An abundance of Bagers

If we continue to search, we can only observe that there is not shortage of people called Johannes Bager(us) in Sweden and Denmark in the 1600s, and that many bearers of that name did become priests – one of the most common professions among academics at the time. What is difficult is to identify one of them as the student from 1667. A Johannes Bagerus who completed a Bachelor’s degree in Theology in Copenhagen was the principal of the school in Slangerup in the late 1600s, but he was born in 1662 and thus too young to have become a student in Lund in 1667. The same is true of the Johan Bager who was a priest first in Näsinge and later Skee (both in the Swedish county of Bohuslän) in the early 1700s and died in 1721. At the time of his death, he is reported as having been a mere 47 years old, which means he would have been born around 1674.

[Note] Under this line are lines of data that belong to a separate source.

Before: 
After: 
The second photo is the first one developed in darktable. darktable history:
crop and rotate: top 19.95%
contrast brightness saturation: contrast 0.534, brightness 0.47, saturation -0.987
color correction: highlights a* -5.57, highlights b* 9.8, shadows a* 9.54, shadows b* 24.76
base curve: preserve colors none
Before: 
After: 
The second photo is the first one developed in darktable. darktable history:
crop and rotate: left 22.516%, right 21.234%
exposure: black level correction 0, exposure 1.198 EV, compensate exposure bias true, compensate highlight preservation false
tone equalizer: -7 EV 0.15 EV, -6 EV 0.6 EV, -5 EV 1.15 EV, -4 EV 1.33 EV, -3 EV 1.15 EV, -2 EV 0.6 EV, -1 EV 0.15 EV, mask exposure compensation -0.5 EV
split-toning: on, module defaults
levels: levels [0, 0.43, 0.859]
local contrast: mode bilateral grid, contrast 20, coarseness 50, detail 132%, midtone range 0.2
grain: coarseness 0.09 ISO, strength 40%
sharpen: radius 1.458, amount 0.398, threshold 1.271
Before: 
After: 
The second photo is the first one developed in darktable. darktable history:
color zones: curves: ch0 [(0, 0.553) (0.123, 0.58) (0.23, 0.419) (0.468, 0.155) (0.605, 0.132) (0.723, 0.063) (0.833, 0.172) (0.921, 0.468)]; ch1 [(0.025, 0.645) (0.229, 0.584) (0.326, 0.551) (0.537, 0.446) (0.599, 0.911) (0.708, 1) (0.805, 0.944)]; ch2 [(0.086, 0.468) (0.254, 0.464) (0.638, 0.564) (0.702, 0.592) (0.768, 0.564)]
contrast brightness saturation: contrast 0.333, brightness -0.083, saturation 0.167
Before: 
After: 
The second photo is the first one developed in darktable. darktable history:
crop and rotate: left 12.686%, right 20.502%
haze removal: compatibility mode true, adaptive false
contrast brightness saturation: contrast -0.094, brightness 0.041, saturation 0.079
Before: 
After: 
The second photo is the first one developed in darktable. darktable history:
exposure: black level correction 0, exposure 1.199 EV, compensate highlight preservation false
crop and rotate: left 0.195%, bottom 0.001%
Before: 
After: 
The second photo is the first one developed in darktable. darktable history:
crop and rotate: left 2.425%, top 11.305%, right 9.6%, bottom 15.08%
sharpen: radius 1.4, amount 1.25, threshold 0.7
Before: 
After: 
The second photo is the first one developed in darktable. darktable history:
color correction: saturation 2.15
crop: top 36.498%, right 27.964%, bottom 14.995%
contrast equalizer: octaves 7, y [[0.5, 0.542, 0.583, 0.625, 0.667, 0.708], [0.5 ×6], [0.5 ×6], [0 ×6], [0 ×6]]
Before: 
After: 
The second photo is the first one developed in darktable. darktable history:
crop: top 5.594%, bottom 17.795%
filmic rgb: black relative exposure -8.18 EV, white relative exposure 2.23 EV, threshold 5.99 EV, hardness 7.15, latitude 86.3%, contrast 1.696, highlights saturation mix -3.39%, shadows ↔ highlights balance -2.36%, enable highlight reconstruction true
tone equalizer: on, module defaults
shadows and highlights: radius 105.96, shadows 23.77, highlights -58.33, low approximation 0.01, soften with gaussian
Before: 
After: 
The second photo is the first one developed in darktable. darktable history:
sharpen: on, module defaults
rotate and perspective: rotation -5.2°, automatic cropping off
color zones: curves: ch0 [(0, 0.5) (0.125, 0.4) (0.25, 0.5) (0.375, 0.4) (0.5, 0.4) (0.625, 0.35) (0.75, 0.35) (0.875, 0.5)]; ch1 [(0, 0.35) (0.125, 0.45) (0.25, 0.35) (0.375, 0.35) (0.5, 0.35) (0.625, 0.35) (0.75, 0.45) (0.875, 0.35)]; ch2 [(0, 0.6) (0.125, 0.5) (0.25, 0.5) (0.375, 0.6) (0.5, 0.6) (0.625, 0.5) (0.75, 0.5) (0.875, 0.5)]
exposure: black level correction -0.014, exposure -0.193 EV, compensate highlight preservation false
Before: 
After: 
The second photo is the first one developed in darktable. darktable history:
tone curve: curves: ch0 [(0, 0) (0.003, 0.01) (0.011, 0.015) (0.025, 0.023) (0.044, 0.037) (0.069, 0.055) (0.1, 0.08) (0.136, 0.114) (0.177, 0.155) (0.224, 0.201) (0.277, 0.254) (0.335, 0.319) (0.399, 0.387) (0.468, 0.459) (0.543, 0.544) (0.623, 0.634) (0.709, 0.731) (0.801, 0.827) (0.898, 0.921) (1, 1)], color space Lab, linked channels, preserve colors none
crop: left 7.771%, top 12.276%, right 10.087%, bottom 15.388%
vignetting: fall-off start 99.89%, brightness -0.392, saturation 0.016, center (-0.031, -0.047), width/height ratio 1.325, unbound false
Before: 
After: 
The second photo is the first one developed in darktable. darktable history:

The name also recurs in lists of old doctoral theses in various European universities. A Johannes Baggerus (with a double g) defended his thesis in 1670 in Lund on the theme of Ostracismus leviter adumbratus, &, quantum fieri potuit, cum Petalismo comparatus. This is certainly our above-mentioned Hans Bagger, however, who in the same year (together with two of his brothers, although clearly not Johan) was one of the graduands at Lund University’s very first doctoral degree conferment ceremony. On the other hand, the Johannes Bagerus (with a single g) who, probably in 1688 in Copenhagen, defended his thesis on De lege et evangelio, is harder to identify. Since academics at the time obtained their doctoral degrees very early on, the distance of just over 20 years makes it less probable that the author of the thesis would have been our elusive Lund student. The same can be said of the person with the same name who, in 1691, defended a thesis entitled De Fundamento Fidei et Salutis, also in Copenhagen. The author of one of these theses (or possibly both if they are one and the same person) could have been the very same Johannes Bagerus who lived at Valkendorf college in Copenhagen, the oldest dedicated student accommodation in the Nordic area, around 1688–1690.

If we look at the information in the University’s own archives, it does not seem that the Johannes Bagerus we are searching for left any further traces in the documentation. When the name pops up in attendance lists and minutes from meetings from the late 1660s and 1670s, for example, it is clear as a rule that it refers to one of the vice-chancellor’s sons with the same name. Perhaps the “original” Johannes tired of waiting for teaching at the University to get going properly? An important reason why so many people registered as early as 1667 was that the University aimed to become operational already in the autumn semester of the same year. This was stopped by the Government in Stockholm, however, which wanted to postpone the inauguration until the King’s namesday the following January.

I am therefore obliged to conclude, on the basis of the information I have managed to retrieve, that the Johannes Bagerus who printed his name in the University register in 1667 must still be counted among the “obscure” characters in the history of our University. But considering the large amounts of old and previously inaccessible literature and unique archive documents that are continuously being digitised and made available online nowadays, and how genealogy researchers all over the world are gradually linking their data in large international databases, I am not without hope that we will one day be able to find out more about Lund’s first student – perhaps in time for the 400th anniversary of the University in 2067?